━━ Material shown

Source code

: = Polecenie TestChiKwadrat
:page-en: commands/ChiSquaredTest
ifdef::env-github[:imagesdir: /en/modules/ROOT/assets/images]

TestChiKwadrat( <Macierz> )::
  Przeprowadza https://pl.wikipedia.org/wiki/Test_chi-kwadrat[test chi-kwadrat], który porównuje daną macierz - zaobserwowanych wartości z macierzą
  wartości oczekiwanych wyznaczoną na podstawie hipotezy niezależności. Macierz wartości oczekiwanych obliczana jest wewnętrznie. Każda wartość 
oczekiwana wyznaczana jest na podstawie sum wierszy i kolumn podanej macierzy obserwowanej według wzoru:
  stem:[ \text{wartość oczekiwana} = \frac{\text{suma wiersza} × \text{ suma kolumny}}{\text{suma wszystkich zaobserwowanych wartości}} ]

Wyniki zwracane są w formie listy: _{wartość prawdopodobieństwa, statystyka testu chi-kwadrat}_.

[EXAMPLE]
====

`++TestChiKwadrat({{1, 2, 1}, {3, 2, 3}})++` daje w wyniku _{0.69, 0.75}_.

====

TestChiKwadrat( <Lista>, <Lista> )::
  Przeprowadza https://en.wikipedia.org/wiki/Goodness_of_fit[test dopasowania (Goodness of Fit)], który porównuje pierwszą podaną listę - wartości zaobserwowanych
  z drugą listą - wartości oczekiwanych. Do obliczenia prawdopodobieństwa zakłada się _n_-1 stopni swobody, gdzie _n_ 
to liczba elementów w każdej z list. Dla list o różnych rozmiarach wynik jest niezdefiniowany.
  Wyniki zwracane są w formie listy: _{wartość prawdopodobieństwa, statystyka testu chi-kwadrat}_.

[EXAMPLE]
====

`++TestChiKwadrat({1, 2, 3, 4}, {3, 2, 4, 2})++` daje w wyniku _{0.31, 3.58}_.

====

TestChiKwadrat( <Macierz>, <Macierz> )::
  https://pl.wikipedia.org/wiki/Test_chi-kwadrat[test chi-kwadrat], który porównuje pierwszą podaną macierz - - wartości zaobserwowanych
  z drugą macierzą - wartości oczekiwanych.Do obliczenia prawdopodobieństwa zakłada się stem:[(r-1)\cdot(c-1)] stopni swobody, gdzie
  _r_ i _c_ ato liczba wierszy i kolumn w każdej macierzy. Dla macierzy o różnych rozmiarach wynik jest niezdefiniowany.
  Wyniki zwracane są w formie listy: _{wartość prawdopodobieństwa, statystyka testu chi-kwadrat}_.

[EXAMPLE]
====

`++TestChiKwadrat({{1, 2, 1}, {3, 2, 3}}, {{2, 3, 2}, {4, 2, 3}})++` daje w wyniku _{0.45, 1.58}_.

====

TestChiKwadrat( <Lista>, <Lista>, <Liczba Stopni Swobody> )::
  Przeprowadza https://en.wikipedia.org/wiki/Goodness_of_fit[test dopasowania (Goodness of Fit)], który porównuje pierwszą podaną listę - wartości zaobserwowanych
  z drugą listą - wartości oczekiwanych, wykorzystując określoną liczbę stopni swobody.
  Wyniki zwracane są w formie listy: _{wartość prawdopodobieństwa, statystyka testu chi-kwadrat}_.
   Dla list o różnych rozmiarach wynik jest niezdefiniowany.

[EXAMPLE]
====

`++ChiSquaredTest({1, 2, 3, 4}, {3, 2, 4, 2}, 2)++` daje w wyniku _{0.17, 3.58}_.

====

━━━━
━━ Material shown

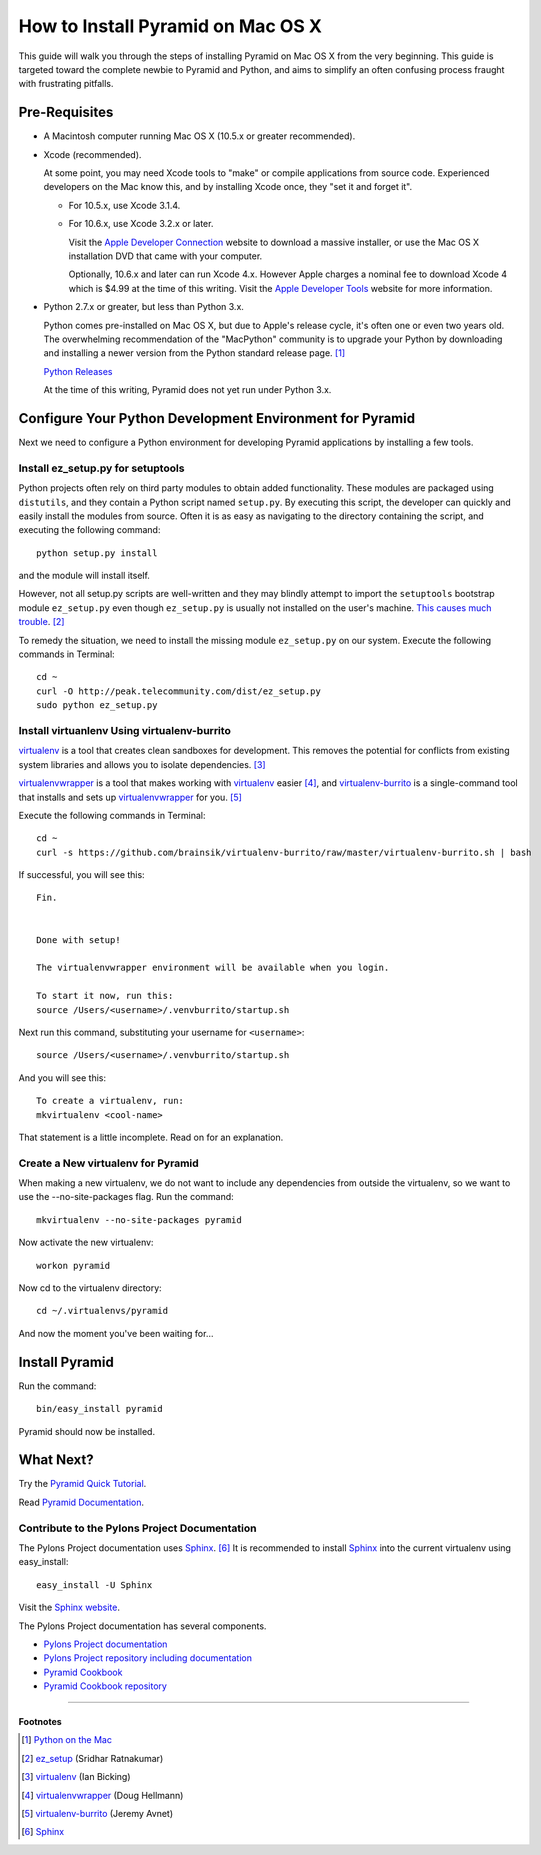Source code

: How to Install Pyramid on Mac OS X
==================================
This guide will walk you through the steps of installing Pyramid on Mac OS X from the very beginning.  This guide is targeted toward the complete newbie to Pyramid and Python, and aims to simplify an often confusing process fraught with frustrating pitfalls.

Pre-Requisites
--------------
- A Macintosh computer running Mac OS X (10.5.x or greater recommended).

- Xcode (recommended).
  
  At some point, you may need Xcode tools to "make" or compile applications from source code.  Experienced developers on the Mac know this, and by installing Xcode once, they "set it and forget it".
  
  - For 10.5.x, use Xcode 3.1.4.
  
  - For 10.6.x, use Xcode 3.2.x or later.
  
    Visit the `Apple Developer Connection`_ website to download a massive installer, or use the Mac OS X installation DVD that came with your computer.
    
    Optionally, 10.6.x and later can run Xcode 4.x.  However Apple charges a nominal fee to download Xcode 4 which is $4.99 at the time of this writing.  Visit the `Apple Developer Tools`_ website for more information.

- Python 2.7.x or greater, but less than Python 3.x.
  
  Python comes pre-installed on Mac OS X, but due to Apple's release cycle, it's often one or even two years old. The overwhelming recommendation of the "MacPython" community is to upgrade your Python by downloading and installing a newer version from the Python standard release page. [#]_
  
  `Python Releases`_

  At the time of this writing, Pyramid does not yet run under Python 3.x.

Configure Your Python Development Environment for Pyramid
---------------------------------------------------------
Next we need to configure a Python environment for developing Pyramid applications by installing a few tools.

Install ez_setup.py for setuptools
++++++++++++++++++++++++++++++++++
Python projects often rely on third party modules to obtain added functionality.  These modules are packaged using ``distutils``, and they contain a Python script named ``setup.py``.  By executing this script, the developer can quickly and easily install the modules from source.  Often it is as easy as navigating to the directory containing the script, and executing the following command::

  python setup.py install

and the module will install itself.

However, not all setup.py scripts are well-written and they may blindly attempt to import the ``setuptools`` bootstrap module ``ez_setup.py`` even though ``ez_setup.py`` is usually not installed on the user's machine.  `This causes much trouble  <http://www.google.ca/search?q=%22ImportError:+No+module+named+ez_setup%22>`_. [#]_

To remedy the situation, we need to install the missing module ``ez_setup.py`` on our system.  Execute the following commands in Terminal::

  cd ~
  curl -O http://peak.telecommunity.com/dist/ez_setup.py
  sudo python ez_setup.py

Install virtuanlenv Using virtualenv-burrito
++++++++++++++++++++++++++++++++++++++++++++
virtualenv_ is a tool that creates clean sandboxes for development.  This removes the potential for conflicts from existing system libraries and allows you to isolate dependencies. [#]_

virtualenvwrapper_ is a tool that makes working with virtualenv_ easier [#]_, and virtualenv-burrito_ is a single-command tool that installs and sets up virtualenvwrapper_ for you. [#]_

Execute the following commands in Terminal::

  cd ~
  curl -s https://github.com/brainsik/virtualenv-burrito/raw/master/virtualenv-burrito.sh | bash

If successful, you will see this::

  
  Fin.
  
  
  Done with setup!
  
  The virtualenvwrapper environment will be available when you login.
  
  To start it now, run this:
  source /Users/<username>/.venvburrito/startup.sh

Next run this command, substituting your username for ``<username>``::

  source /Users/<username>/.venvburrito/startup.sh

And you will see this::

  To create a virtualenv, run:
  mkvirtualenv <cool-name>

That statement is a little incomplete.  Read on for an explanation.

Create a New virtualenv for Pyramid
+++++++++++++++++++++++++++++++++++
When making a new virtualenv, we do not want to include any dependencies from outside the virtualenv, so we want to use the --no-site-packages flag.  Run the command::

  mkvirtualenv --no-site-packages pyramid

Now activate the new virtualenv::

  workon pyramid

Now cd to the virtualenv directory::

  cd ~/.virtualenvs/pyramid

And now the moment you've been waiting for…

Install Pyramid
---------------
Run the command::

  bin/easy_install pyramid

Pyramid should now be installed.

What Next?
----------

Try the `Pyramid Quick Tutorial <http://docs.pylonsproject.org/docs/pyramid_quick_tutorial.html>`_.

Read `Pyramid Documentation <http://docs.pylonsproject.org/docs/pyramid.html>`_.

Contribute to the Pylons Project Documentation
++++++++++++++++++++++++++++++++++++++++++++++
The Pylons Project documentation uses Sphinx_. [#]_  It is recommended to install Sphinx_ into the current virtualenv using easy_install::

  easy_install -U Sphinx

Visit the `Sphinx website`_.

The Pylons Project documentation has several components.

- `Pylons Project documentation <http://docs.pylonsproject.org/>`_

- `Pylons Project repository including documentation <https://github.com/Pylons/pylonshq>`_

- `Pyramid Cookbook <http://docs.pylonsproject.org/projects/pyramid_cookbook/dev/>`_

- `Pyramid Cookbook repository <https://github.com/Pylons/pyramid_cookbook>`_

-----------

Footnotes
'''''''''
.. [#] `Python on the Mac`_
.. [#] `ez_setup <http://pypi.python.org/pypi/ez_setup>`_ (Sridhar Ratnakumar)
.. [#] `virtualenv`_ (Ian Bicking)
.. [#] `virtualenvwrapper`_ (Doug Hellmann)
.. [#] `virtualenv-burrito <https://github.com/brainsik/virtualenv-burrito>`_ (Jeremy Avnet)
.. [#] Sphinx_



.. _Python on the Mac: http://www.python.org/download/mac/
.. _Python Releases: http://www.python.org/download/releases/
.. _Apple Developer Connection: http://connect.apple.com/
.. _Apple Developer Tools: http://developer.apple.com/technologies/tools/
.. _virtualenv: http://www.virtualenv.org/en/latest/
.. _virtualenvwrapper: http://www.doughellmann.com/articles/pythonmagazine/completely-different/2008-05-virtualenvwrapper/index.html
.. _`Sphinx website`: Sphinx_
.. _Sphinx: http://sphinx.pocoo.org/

━━━━

» **Job**
Using only the entries above, output the line with "to liczba elementów", the line with "TestChiKwadrat( <Lista>, <Lista>, <Liczba", and all lines between them, exactly as they stand.

» **Answer area**
to liczba elementów w każdej z list. Dla list o różnych rozmiarach wynik jest niezdefiniowany.
  Wyniki zwracane są w formie listy: _{wartość prawdopodobieństwa, statystyka testu chi-kwadrat}_.

[EXAMPLE]
====

`++TestChiKwadrat({1, 2, 3, 4}, {3, 2, 4, 2})++` daje w wyniku _{0.31, 3.58}_.

====

TestChiKwadrat( <Macierz>, <Macierz> )::
  https://pl.wikipedia.org/wiki/Test_chi-kwadrat[test chi-kwadrat], który porównuje pierwszą podaną macierz - - wartości zaobserwowanych
  z drugą macierzą - wartości oczekiwanych.Do obliczenia prawdopodobieństwa zakłada się stem:[(r-1)\cdot(c-1)] stopni swobody, gdzie
  _r_ i _c_ ato liczba wierszy i kolumn w każdej macierzy. Dla macierzy o różnych rozmiarach wynik jest niezdefiniowany.
  Wyniki zwracane są w formie listy: _{wartość prawdopodobieństwa, statystyka testu chi-kwadrat}_.

[EXAMPLE]
====

`++TestChiKwadrat({{1, 2, 1}, {3, 2, 3}}, {{2, 3, 2}, {4, 2, 3}})++` daje w wyniku _{0.45, 1.58}_.

====

TestChiKwadrat( <Lista>, <Lista>, <Liczba Stopni Swobody> )::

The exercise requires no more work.